SELECCIÓN
=======
Sin poner nunca a Satanás en el centro de su Evangelio, Jesús habló de él sólo en momentos evidentemente cruciales, y con declaraciones importantes. En primer lugar inició su ministerio público aceptando ser tentado por el diablo en el desierto: la narración de Marcos, precisamente a causa de su sobriedad, es tan decisiva como la de Mateo y la de Lucas
[6]. Puso en guardia a los suyos en el sermón de la montaña y en la oración que les enseñó, el Padrenuestro, como admiten hoy muchos exegetas
[7], apoyándose en el testimonio de diversas liturgias
[8].
=======
EXTRACTOS DE REGISTROS

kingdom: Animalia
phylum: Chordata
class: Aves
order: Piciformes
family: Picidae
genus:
=======
EN QUÉ CONSISTE
Enumera todos los evangelistas cuyas narraciones de la tentación en el desierto menciona la selección.

RESULTADO
Marcos, Mateo y Lucas.